◆ **CONSIGNES**
1. Dans le texte sur Adélia Prado, relevez toutes les actions que la voix du poème dit accomplir dans les vers qui commencent par « je suis femme du peuple, mère d’enfants, Adélia ».
2. Répondez brièvement aux questions suivantes sur le texte sur Adélia Prado.
(a) En quelle année et dans quelle ville les commentaires critiques cités ont-ils paru ?
(b) Quel événement de 1964 le texte mentionne-t-il ?
(c) Comment s’intitule le premier recueil de la poétesse ?
3. Poursuivez le texte sur Adélia Prado à partir de l’endroit où il s’arrête.

◆ **SEGMENT DU DOCUMENT**
#####

Toutefois, la réception de ces œuvres dans le milieu littéraire n’a pas été et n’est toujours pas unanime comme en témoignent ces quelques commentaires critiques parus en 1982 à São Paulo (Fábio Lucas)

 

Adélia Prado surgit en incarnant une phase de désengagement formel, de franchise du vocabulaire et d’aveu débridé des aspirations quotidiennes. Sa poésie, baignée d’une tonalité naturelle, évoque une jument mystique et dévote lâchée au pré. Elle paraît détruire les canons en même temps qu’elle manifeste une ferveur liturgique de sacristie. (C.L.B. p.71)

 

Pour mieux comprendre ce type de réception il faut le replacer dans le contexte de la période de dictature militaire. La poésie produite à l'époque se répartissait entre, d’un côté, les divers expérimentations formelles introduites par le concrétisme et le tropicalisme depuis les années 50, et de l’autre, la poésie engagée apparue après le Coup d'État militaire de 1964. Or, la poésie d’Adélia ne se situe ni d’un côté ni de l’autre. "Adélia est lyrique biblique, existentielle", écrit Drummond. "Elle fait de la poésie comme il fait beau temps". (C.L.B., p. 73 ; JB, De animais, santo e gente, outubro de 1975, Suplemento literário de Minas Gerais, BH, 23/06/84 n° 925, p.2) Au regard de la diction féminine et féministe qui fleurissait alors, ce lyrisme plongé dans l’univers ordinaire et domestique, semblait faire un pas en arrière dans la conquête de l’émancipation féminine. Sa poésie n’était pas non plus directement engagée dans aucun des mouvements idéologiques opposés à la dictature. Il s'agit par contre d'une poésie baignée de religion catholique et touchant à la mystique.

 

Paru dans Bagagem, son premier recueil, "Puissant désir" est une sorte d’auto-présentation de la poétesse, qui commence négativement par un " Je ne suis pas matrone, mère des Gracques, Cornélia".

 

Elle n'est pas la génitrice de révolutions ou d’enfants-poèmes révolutionnaires du point de vue idéologique ou formel. Elle décline plutôt son véritable prénom sur un ton de défi:

 

je suis femme du peuple, mère d’enfants, Adélia
Je fais à manger et je mange.
Les dimanches je cogne l’os contre l’assiette pour appeler le chien
et lui lance les restes.

#####

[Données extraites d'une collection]
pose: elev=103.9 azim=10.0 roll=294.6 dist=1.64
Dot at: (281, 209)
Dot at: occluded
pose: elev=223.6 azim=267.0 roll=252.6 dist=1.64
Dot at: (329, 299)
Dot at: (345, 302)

#####

◆ **RÉPONSES PAR CONSIGNE**
1.
- Elle fait à manger.
- Elle mange.
- Les dimanches, elle cogne l’os contre l’assiette pour appeler le chien.
- Elle lance les restes au chien.

2.
(a) En 1982, à São Paulo.
(b) Le Coup d’État militaire.
(c) Bagagem.

3.
Cette voix des femmes du peuple qu’elle revendique, elle veut la faire entendre dans la poésie. Nous voyons surgir du poème, presque en un tableau de genre, l'image d'une femme qui s’occupe de la cuisine et qui donne à manger au chien, ce qui au Brésil revêt une signification toute particulière de la part d’une maîtresse de maison, puisqu'une intellectuelle y a les moyens de s’exempter complètement du travail ménager. Ainsi, les premiers vers du poème dépeignent une scène domestique typique des régions rurales du Minas avec pour centre une femme simple aux mœurs un peu rudes :

 

Quand j’ai mal, je crie aïe,
quand c’est bon, je vire sauvage,
sensibilités hors de contrôle.
Mais j’ai mes pleurs,
clartés en-deçà de mon humble estomac
et voix fortissimo dans les cantiques de fête.

 

Cette femme devient, au dernier vers, "bizarre et raffinée comme une dame", grâce à la poésie :

 

Quand j’écrirai le livre avec mon nom
et le nom que je lui donnerai, j’irai avec lui dans une église,
au pied d’une stèle, dans un pré,
pour pleurer et pleurer et pleurer,
bizarre et raffinée comme une dame.

 

Remarquons le "comme" : ce n’est pas que cette femme devienne une dame, qu’elle cesse d’être ce qu’elle était, mais le livre, la mise en scène, la description en poésie, la transforment en dame. Non sans une bonne dose d’ironie critique sur la notoriété. Presque toute l’œuvre d’Adélia Prado se déploie du point de vue de ce personnage féminin. Contentons-nous donc de souligner, sans avoir le loisir de plus amples développements, que l'Adélia du vers, "je suis […] Adélia" est un personnage avec laquelle l’auteur entretient des rapports extrêmement complexes.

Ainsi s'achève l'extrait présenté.